EXERCISE INSTRUCTIONS: Reproduce word for word the lines of the records below, from the line containing "determined by: Faden, Robert" through the line containing "country: Colombia", with both of those lines included.

Dataset records
***

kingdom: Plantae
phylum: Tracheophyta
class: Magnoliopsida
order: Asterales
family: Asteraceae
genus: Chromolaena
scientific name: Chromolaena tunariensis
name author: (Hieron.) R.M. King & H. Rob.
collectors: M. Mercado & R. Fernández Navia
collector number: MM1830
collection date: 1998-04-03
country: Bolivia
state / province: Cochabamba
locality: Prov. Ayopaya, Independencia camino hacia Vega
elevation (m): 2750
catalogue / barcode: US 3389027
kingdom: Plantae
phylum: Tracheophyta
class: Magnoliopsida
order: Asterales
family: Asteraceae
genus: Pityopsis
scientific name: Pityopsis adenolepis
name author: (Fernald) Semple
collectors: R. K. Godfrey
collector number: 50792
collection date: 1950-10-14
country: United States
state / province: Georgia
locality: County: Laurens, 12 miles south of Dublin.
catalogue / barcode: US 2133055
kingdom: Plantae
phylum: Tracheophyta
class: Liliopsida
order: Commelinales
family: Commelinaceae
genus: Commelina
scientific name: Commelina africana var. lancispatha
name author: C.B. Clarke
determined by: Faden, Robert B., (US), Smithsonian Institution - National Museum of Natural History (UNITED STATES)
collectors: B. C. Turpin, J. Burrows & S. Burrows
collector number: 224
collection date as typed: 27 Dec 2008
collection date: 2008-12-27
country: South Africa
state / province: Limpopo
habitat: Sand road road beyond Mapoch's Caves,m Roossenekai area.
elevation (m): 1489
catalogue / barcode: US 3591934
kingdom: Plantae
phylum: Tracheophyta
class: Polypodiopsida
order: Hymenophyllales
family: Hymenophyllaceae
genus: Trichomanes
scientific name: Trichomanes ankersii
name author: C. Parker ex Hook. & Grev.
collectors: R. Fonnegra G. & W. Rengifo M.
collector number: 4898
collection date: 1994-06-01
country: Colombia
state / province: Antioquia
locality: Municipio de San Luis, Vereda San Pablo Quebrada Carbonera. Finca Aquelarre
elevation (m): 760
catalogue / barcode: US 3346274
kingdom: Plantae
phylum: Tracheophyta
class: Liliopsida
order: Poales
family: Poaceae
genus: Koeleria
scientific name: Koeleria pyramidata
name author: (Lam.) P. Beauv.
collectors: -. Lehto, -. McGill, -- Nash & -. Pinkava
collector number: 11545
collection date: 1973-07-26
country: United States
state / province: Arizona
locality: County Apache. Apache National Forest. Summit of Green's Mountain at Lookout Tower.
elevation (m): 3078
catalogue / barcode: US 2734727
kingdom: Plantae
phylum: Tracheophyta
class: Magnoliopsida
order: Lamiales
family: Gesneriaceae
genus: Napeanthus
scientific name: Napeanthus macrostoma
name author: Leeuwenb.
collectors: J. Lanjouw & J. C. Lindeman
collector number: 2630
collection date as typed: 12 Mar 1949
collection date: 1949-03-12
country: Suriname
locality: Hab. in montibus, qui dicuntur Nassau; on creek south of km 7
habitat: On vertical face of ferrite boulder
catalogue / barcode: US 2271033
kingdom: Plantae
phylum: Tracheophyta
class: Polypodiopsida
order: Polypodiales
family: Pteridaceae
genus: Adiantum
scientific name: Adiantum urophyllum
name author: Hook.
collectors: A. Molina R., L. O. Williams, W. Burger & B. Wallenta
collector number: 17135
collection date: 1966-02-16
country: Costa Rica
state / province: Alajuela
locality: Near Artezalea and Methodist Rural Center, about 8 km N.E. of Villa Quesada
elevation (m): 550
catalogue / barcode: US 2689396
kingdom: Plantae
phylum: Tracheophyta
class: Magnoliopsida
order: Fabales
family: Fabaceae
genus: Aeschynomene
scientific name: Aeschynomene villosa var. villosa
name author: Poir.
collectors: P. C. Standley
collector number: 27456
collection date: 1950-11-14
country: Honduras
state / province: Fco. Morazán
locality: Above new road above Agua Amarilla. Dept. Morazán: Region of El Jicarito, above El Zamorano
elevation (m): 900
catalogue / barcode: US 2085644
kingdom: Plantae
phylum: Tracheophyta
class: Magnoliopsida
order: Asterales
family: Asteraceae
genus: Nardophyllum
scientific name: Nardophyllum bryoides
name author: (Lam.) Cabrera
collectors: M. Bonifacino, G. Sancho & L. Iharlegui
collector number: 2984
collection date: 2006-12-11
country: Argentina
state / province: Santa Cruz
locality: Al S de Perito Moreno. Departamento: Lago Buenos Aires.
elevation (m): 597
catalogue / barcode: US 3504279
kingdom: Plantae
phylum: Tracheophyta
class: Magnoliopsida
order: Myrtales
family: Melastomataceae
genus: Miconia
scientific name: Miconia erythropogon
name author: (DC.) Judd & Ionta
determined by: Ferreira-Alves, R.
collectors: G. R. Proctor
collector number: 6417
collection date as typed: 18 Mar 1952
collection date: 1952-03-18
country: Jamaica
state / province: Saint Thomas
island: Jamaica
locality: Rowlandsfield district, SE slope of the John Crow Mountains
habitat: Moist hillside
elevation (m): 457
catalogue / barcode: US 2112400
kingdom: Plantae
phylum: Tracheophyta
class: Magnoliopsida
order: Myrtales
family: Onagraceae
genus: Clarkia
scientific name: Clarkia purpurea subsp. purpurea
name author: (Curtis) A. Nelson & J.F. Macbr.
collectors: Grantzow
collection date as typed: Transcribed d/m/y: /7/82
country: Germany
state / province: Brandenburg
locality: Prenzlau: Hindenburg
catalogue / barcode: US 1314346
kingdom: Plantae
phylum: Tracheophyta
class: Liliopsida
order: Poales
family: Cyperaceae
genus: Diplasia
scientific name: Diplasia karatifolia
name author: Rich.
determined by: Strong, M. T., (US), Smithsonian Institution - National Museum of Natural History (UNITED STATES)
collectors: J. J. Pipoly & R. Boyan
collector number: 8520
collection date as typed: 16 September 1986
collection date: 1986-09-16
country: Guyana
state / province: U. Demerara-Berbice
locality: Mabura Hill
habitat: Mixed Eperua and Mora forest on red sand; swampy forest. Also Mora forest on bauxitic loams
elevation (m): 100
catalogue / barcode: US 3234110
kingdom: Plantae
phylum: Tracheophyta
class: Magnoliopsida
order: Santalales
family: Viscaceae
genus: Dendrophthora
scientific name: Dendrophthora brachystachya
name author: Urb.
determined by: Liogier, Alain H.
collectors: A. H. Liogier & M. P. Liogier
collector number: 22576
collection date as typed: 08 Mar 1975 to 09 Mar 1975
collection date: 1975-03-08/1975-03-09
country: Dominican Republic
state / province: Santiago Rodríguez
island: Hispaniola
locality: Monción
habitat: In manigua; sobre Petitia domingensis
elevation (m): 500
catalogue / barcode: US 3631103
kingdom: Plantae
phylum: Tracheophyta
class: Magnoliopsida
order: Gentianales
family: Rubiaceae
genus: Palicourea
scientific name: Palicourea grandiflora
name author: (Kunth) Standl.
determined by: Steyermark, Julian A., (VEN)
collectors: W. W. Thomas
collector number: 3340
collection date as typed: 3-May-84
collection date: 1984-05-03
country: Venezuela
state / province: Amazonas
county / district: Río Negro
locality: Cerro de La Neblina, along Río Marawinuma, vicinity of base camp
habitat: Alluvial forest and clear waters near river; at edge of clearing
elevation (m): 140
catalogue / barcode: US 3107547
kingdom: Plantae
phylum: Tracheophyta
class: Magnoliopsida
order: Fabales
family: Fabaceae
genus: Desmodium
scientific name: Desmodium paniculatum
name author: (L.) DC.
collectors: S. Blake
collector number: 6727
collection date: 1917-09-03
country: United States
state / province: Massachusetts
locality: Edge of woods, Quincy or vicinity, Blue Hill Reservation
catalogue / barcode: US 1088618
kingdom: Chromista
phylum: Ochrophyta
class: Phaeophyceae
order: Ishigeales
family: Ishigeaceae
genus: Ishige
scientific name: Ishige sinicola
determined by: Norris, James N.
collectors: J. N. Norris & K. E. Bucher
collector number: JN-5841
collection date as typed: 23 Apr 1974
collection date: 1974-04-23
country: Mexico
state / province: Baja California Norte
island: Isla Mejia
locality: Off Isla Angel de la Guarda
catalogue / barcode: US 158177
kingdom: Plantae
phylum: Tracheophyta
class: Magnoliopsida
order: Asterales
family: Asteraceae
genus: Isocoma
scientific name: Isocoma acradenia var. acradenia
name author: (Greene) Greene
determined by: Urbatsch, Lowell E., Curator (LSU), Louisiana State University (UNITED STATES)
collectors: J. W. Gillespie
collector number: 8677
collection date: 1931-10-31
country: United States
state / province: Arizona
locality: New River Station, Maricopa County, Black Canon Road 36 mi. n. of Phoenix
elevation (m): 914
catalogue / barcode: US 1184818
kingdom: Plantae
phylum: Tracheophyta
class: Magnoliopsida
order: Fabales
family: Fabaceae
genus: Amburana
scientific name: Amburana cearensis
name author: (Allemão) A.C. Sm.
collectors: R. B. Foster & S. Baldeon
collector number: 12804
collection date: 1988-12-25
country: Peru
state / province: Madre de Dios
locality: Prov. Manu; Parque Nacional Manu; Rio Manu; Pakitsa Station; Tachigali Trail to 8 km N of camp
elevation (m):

***

ANSWER TO THE TASK:
determined by: Faden, Robert B., (US), Smithsonian Institution - National Museum of Natural History (UNITED STATES)
collectors: B. C. Turpin, J. Burrows & S. Burrows
collector number: 224
collection date as typed: 27 Dec 2008
collection date: 2008-12-27
country: South Africa
state / province: Limpopo
habitat: Sand road road beyond Mapoch's Caves,m Roossenekai area.
elevation (m): 1489
catalogue / barcode: US 3591934
kingdom: Plantae
phylum: Tracheophyta
class: Polypodiopsida
order: Hymenophyllales
family: Hymenophyllaceae
genus: Trichomanes
scientific name: Trichomanes ankersii
name author: C. Parker ex Hook. & Grev.
collectors: R. Fonnegra G. & W. Rengifo M.
collector number: 4898
collection date: 1994-06-01
country: Colombia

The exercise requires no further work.